A small body of mass m tied to a non-stretchable thread moves over a smooth horizontal plane. The other end of the thread is being drawn into a hole $O$ (figure shown above) with a constant velocity. Find the thread tension as a function of the distance $r$ between the body and the hole if at $r=r_0$ the angular velocity of the thread is equal to ${\omega _o}$.

Answer 1

To solve this problem we use the concept of conservation of angular momentum since the momentum of force $T$ is also zero at the point $O$. Therefore, we can say that the angular momentum of the particle m is conserved about the centre point $O$.
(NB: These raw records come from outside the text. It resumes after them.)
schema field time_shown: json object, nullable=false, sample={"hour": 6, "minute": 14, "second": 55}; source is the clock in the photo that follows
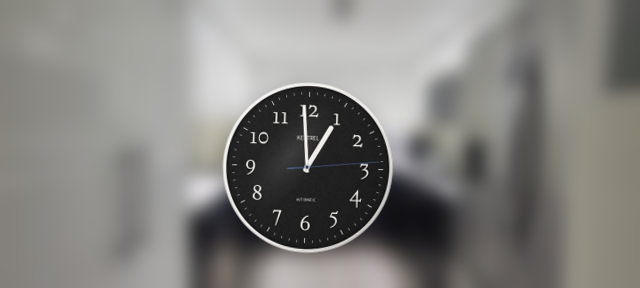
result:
{"hour": 12, "minute": 59, "second": 14}
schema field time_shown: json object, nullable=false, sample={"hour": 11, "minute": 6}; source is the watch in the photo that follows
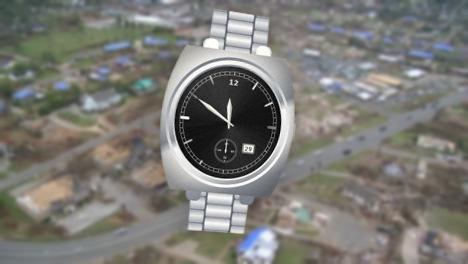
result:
{"hour": 11, "minute": 50}
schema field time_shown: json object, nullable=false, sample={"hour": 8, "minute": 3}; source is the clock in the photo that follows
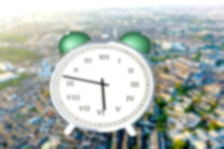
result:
{"hour": 5, "minute": 47}
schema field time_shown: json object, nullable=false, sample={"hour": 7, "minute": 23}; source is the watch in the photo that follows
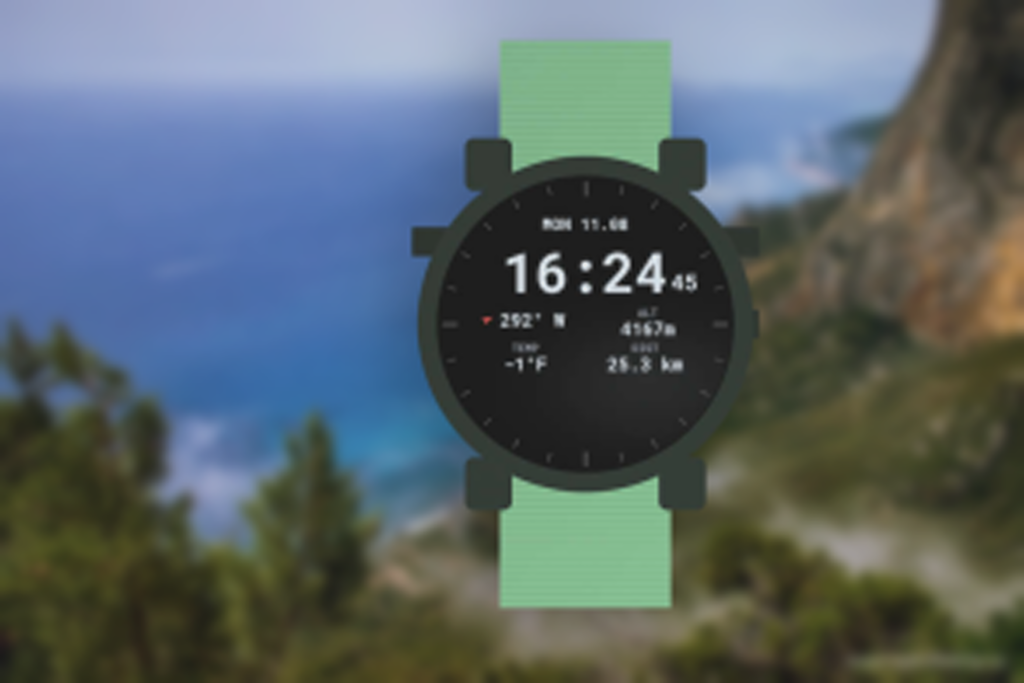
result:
{"hour": 16, "minute": 24}
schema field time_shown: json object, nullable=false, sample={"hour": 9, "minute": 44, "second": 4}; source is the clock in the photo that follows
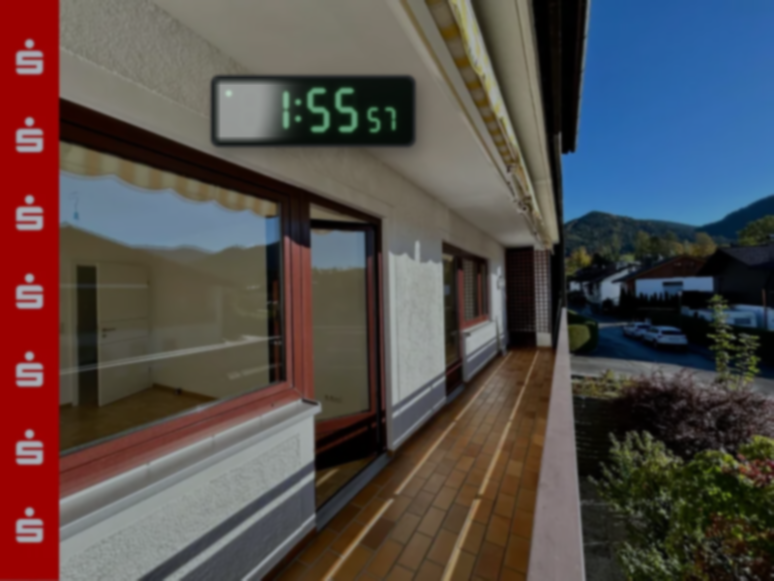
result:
{"hour": 1, "minute": 55, "second": 57}
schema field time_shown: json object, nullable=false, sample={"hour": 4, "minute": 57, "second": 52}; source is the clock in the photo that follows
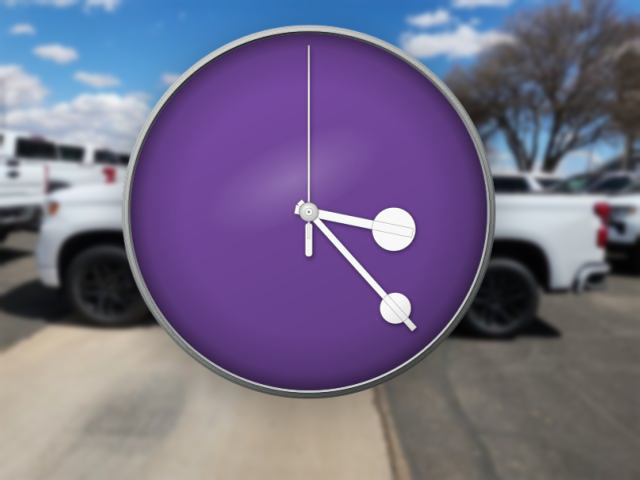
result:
{"hour": 3, "minute": 23, "second": 0}
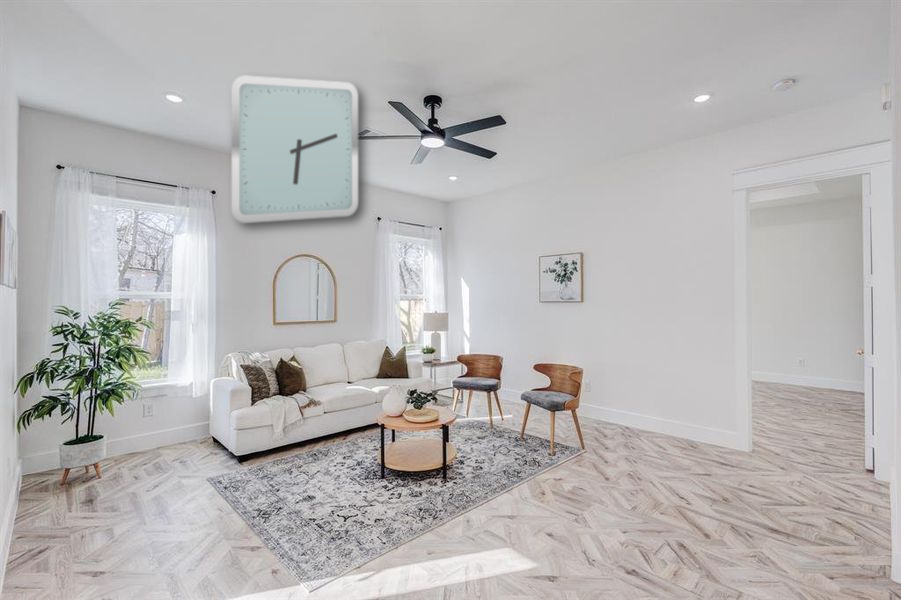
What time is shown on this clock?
6:12
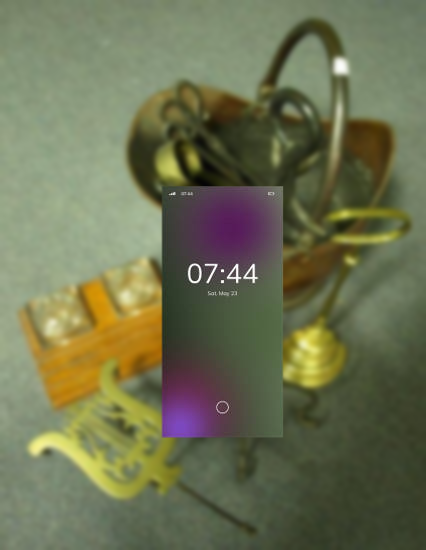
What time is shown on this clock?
7:44
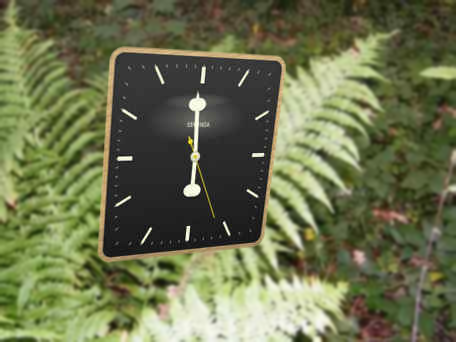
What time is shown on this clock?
5:59:26
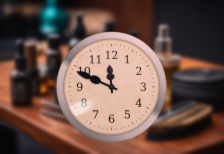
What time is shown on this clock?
11:49
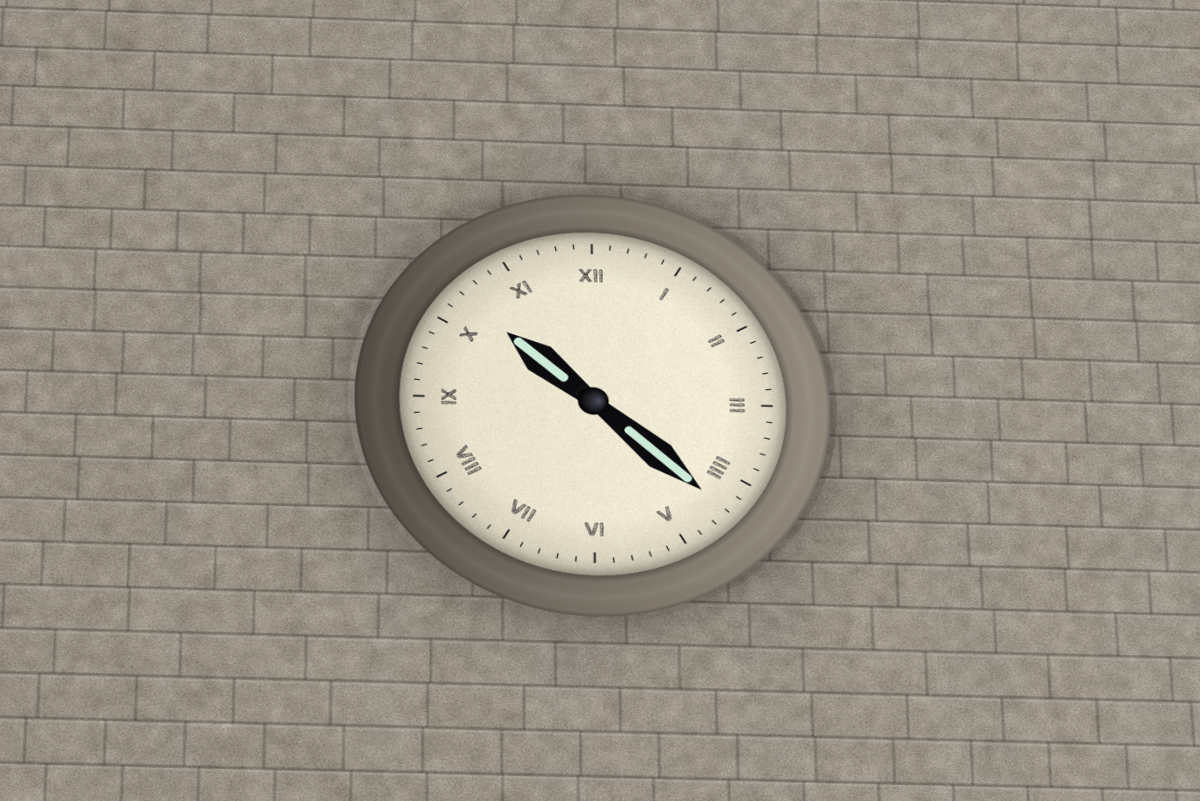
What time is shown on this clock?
10:22
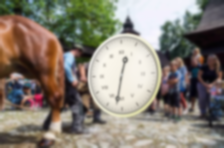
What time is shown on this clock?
12:32
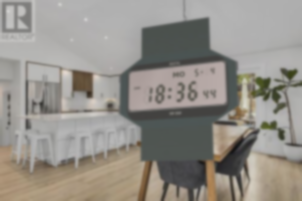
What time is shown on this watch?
18:36
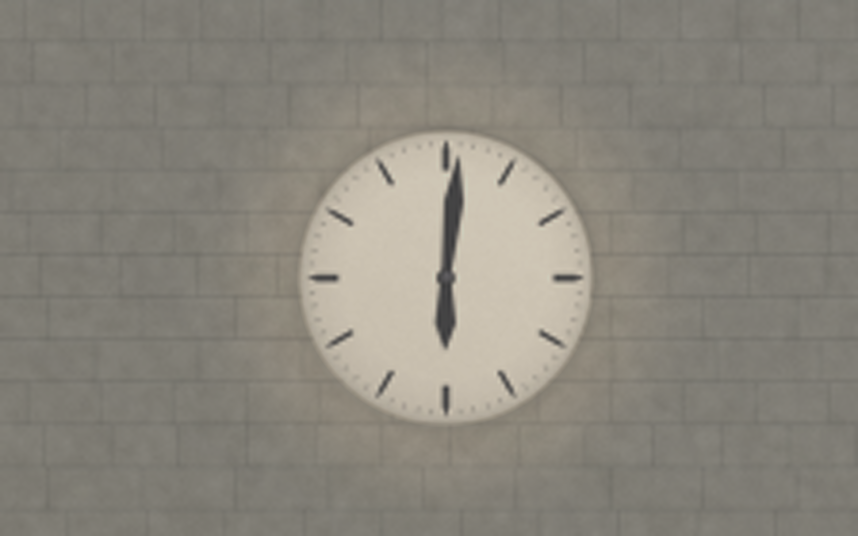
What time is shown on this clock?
6:01
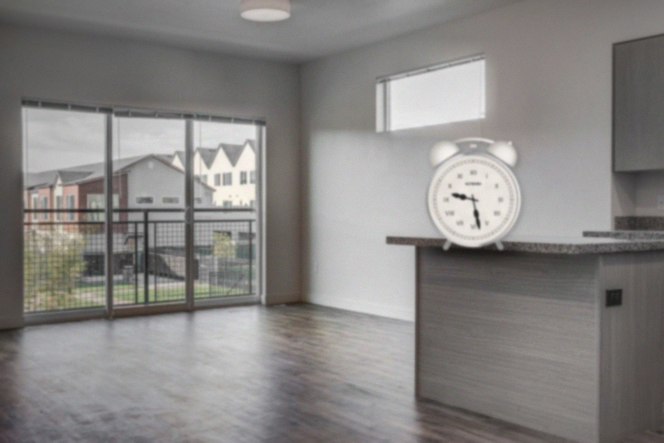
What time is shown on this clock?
9:28
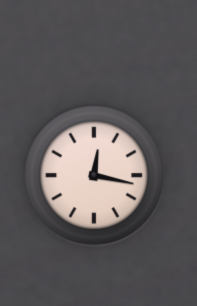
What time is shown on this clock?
12:17
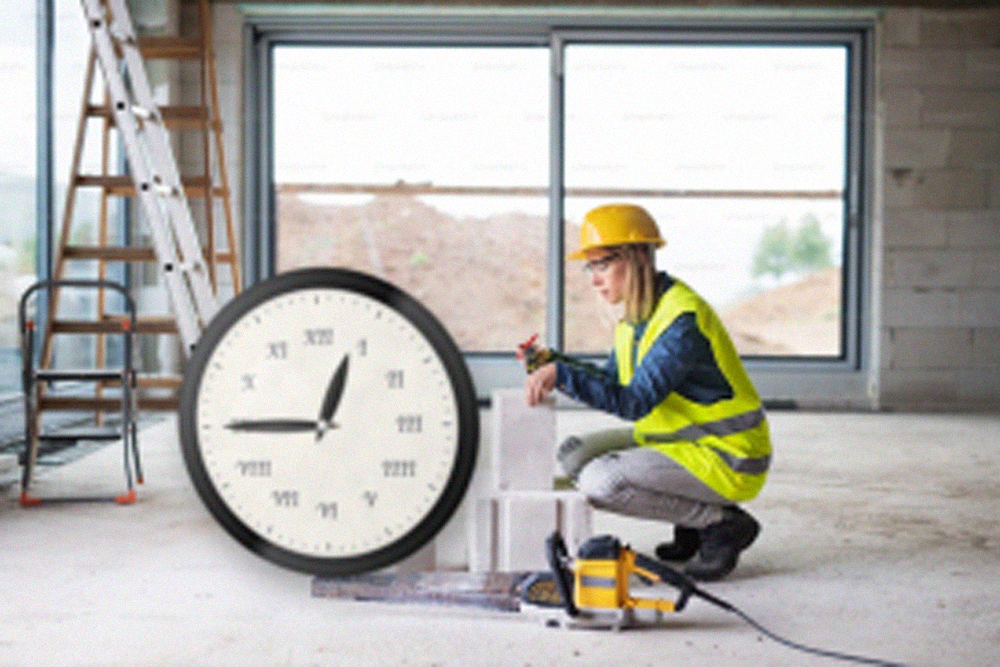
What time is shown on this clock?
12:45
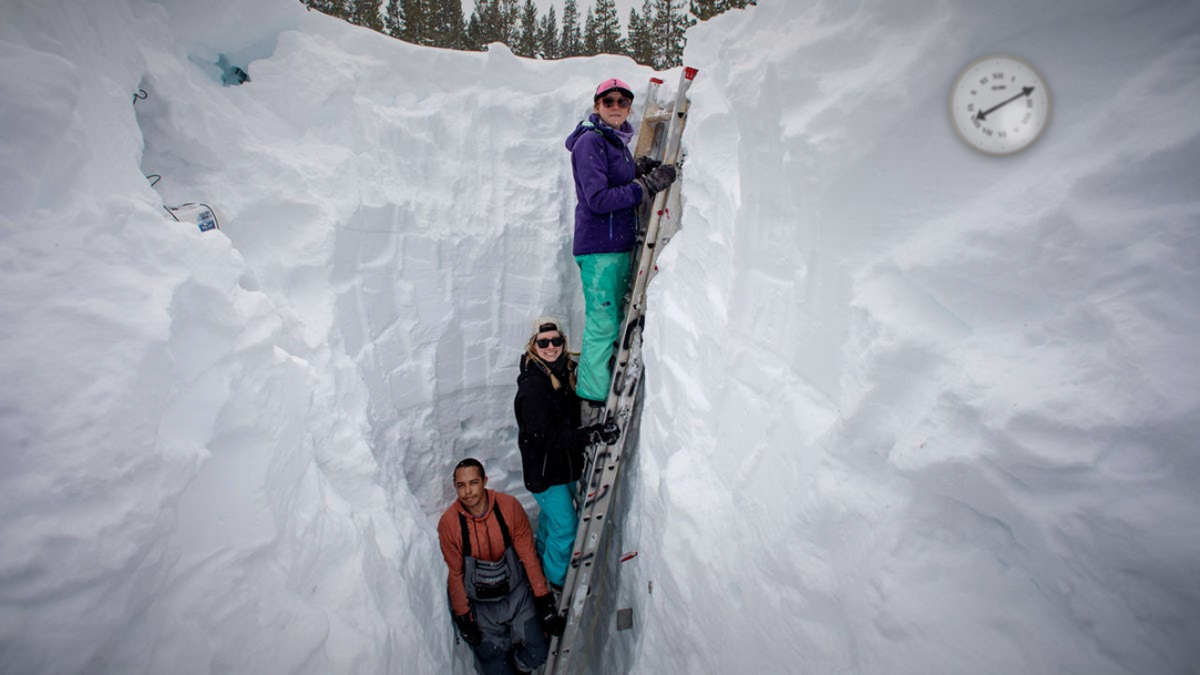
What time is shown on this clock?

Complete step by step answer:
Forces, acting on the mass m are shown in the figure. As a vector ${\text{N = mg}}$, the net torque of these two forces about any fixed point must be equal to zero. Tension T, acting on the mass m is a central force, which is always directed towards the centre O. Hence the moment of force T is also zero about the point O and therefore the angular momentum of the particle m is conserved about O.
Let, the angular velocity of the particle be $\omega$, when the separation between hole and particle m is r, then from the conservation of angular momentum about the point $O$,
$\therefore {\text{m(}}{\omega _o}{{\text{r}}_o}){{\text{r}}_o} = {\text{m(}}\omega {\text{r)r}}$
Also $\omega = \dfrac{{{\omega _o}{{\text{r}}_o}^2}}{{{{\text{r}}^2}}}$
Now from the Newton’s second law of motion,
${\text{T = F = m}}{\omega ^2}{\text{r}}$
$\Rightarrow {\text{F = }}\dfrac{{{\text{m}}{\omega _o}^2{{\text{r}}_o}^4{\text{r}}}}{{{{\text{r}}^4}}} = \dfrac{{{\text{m}}{\omega _o}^2{{\text{r}}_o}^4}}{{{{\text{r}}^3}}}$

$\therefore$ The thread tension = $\dfrac{{{\text{m}}{\omega _o}^2{{\text{r}}_o}^4}}{{{{\text{r}}^3}}}$

Note:
Law of conservation of angular momentum states that if no external torque acts on the object, then there is no angular momentum.
$\because {\text{torque (}}\tau {\text{) = }}\dfrac{{{\text{dL}}}}{{{\text{dT}}}}$
$L$ = angular momentum
Because the momentum of $\tau$ is zero.
$\Rightarrow \tau = 0$
$\Rightarrow \dfrac{d\vec L}{d\vec t} = 0$
$\Rightarrow {\text{L = 0}}$
So, the angular momentum is conserved.
$\therefore {\text{m(}}\omega {\text{r)r = m(}}{\omega _o}{{\text{r}}_o}){{\text{r}}_o}$